Health Tip – Jan. 31 – Music, Theater, Art and Good Health
If you’re a culture vulture – if you paint, dance, play the guitar (or another musical instrument) and appreciate the arts – a Norwegian study suggests that you’re better off physically and psychologically. Cultured citizens there are healthier and less inclined to be depressed than those who don’t dab paint on canvas, dance, or make music. As a matter of fact, the study found that those who simply attend concerts or the theater are healthier and less depressed than those who don’t.
The investigators reached their conclusion after assembling health profiles of more than 48,000 men and women and also collecting blood and urine samples from the participants. They reported that they found less depression among men who engaged in cultural activities, but the data didn’t show less depression among women. Surprisingly, the results held true regardless of the socio-economic status of the group studied – cultural activities had an overall positive effect on an individual’s sense of health and well-being.

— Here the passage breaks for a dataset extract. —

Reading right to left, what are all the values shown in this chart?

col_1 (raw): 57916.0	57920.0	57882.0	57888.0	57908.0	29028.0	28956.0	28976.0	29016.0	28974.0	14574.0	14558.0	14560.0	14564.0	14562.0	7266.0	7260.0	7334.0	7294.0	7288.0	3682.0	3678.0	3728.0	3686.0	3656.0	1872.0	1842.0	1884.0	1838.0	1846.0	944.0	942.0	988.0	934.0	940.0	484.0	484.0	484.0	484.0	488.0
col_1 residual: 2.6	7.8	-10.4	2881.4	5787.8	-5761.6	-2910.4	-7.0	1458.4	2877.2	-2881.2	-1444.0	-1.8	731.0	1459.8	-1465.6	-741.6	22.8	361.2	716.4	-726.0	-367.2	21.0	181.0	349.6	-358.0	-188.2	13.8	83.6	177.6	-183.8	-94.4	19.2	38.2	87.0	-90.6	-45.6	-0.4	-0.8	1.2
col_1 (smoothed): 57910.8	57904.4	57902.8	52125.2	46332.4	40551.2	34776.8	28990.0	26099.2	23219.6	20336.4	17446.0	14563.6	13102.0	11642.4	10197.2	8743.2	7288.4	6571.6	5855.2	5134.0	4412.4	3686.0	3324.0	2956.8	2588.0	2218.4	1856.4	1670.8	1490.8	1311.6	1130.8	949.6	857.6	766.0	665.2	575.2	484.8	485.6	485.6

The lead investigator said that the health link to cultural activities isn’t strong enough to say that culture actually makes people healthy, but offers some insight on how to think about risk. The findings have not yet been published but were presented at a Norwegian health conference in November, 2009.
This interesting study isn’t the first to see a link between culture and health. We’ve known for some time that music can have a powerful effect on mind and body. Hospitals use music therapy to ease pain, boost patients’ moods and counteract depression, and music therapy stimulates nursing home residents and improves the moods of psychiatric patients.
viewing art is a wonderful way to raise your spirits. Paintings, sculpture, architecture and other forms of art can please the senses and nourish your nonphysical being. They can also inspire creativity and excitement, and can be savored as a tangible expression of history.
Going to the theater is just one of the stimulating habits that can keep your mind active and may help reduce the risk of Alzheimer’s disease.